(Saved data entries)
────────────────────────────────────────
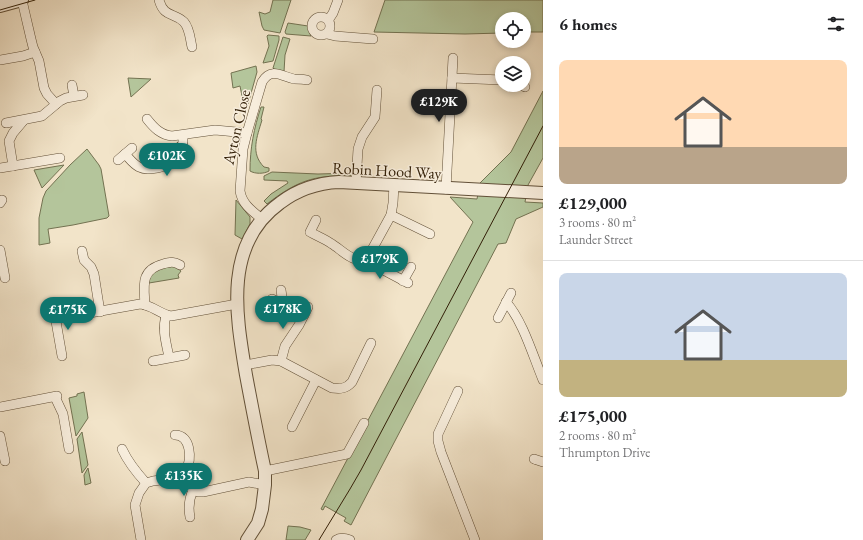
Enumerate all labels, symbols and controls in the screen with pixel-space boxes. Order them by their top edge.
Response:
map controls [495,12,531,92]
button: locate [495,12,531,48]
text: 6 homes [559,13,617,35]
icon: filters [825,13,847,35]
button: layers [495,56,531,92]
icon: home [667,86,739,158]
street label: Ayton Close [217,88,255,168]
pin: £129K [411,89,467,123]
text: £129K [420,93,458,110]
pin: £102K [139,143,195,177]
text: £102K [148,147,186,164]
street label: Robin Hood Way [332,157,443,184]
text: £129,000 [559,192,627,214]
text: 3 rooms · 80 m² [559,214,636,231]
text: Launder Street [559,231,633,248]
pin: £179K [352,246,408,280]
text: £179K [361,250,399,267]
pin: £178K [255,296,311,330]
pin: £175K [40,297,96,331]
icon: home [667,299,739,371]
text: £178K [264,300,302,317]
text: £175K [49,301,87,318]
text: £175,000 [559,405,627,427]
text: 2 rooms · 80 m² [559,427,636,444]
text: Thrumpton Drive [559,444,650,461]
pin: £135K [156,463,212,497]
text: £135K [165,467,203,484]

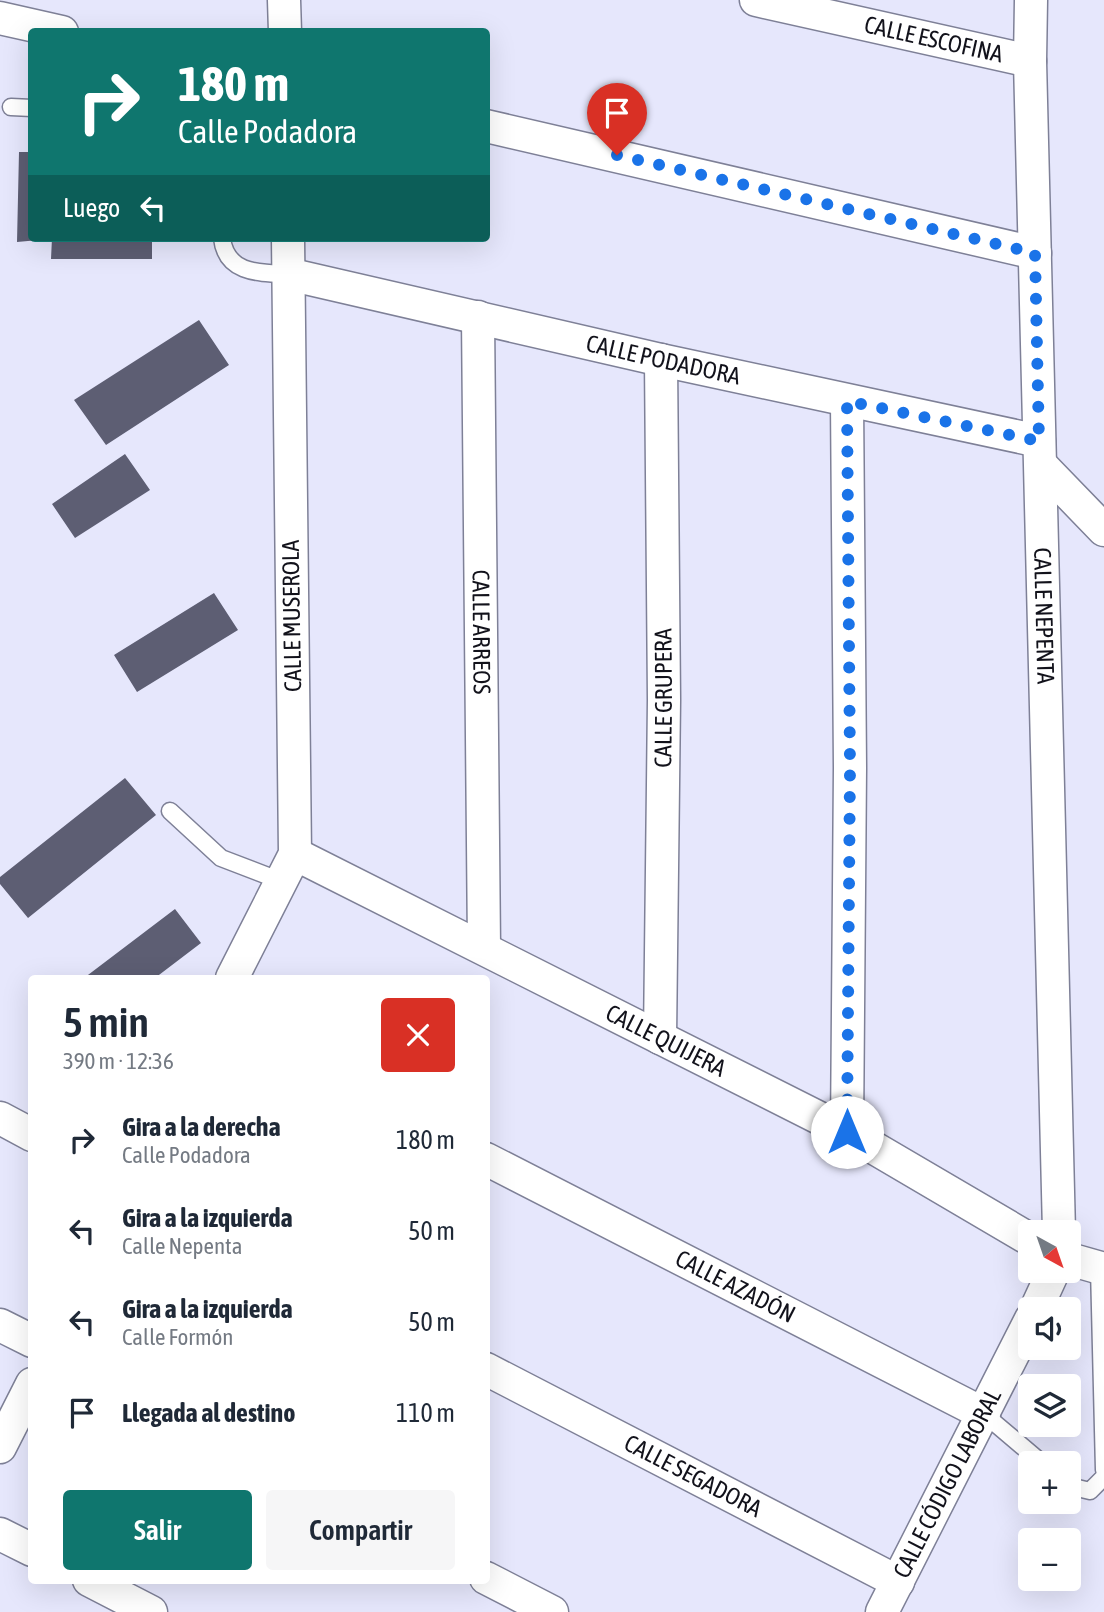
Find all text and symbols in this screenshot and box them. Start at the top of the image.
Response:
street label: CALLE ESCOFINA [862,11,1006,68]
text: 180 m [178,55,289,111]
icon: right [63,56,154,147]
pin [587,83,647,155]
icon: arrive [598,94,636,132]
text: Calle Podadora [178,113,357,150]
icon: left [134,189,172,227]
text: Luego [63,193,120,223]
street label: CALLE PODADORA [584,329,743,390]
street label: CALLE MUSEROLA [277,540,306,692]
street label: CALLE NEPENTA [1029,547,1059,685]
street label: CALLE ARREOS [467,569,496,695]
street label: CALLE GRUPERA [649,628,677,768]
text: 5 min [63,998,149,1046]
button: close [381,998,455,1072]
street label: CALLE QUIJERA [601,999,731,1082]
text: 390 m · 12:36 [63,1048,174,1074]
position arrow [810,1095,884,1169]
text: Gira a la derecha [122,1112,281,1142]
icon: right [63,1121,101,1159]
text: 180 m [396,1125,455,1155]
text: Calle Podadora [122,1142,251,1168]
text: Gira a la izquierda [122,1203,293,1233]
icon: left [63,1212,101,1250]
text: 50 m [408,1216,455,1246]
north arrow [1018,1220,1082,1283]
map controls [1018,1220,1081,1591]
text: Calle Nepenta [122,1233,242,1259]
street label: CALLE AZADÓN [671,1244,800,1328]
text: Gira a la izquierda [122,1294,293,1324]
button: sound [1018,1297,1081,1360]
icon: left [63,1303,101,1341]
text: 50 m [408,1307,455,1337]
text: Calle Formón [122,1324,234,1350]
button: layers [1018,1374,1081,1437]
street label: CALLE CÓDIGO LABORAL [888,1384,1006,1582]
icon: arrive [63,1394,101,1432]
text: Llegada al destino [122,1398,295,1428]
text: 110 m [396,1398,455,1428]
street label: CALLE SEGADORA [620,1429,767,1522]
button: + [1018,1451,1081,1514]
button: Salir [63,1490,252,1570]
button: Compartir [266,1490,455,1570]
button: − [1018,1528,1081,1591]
────────────────────────────────────────
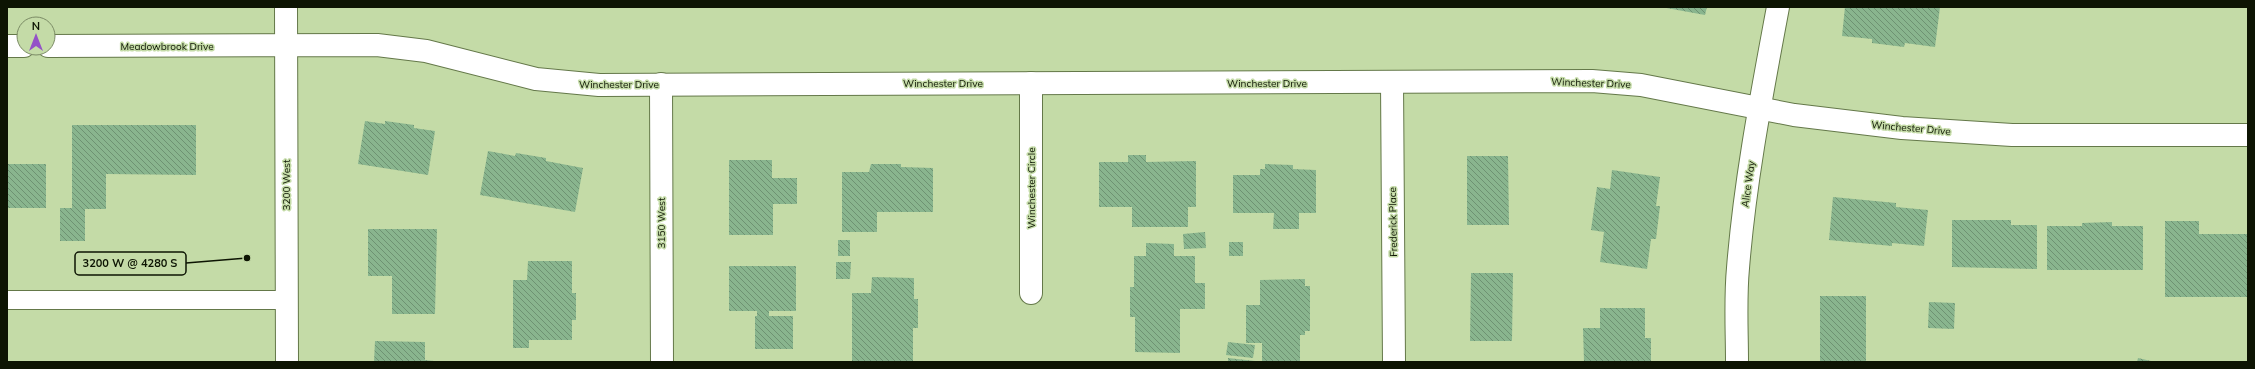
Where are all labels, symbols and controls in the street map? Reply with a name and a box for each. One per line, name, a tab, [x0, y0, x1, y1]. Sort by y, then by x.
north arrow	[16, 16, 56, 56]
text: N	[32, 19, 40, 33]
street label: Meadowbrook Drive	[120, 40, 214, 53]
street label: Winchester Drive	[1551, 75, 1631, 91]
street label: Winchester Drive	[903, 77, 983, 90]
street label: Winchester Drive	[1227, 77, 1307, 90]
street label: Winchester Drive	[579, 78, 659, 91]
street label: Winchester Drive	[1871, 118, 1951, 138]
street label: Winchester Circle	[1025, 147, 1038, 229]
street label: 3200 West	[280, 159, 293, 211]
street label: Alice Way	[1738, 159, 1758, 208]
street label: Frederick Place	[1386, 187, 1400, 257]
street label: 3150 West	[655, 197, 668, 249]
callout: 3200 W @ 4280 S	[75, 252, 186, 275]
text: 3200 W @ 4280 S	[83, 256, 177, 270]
────────────────────────────────────────
> **WORK INSTRUCTIONS**
Using the entries above, write out exactly the lines from the one with "Enumerate all labels, symbols" through the one with "Find all text", ends included. Leave out any pictures.

> **RESULT OF THIS EXERCISE**
Enumerate all labels, symbols and controls in the screen with pixel-space boxes. Order them by their top edge.
Response:
map controls [495,12,531,92]
button: locate [495,12,531,48]
text: 6 homes [559,13,617,35]
icon: filters [825,13,847,35]
button: layers [495,56,531,92]
icon: home [667,86,739,158]
street label: Ayton Close [217,88,255,168]
pin: £129K [411,89,467,123]
text: £129K [420,93,458,110]
pin: £102K [139,143,195,177]
text: £102K [148,147,186,164]
street label: Robin Hood Way [332,157,443,184]
text: £129,000 [559,192,627,214]
text: 3 rooms · 80 m² [559,214,636,231]
text: Launder Street [559,231,633,248]
pin: £179K [352,246,408,280]
text: £179K [361,250,399,267]
pin: £178K [255,296,311,330]
pin: £175K [40,297,96,331]
icon: home [667,299,739,371]
text: £178K [264,300,302,317]
text: £175K [49,301,87,318]
text: £175,000 [559,405,627,427]
text: 2 rooms · 80 m² [559,427,636,444]
text: Thrumpton Drive [559,444,650,461]
pin: £135K [156,463,212,497]
text: £135K [165,467,203,484]

Find all text and symbols in this screenshot and box them. Start at the top of the image.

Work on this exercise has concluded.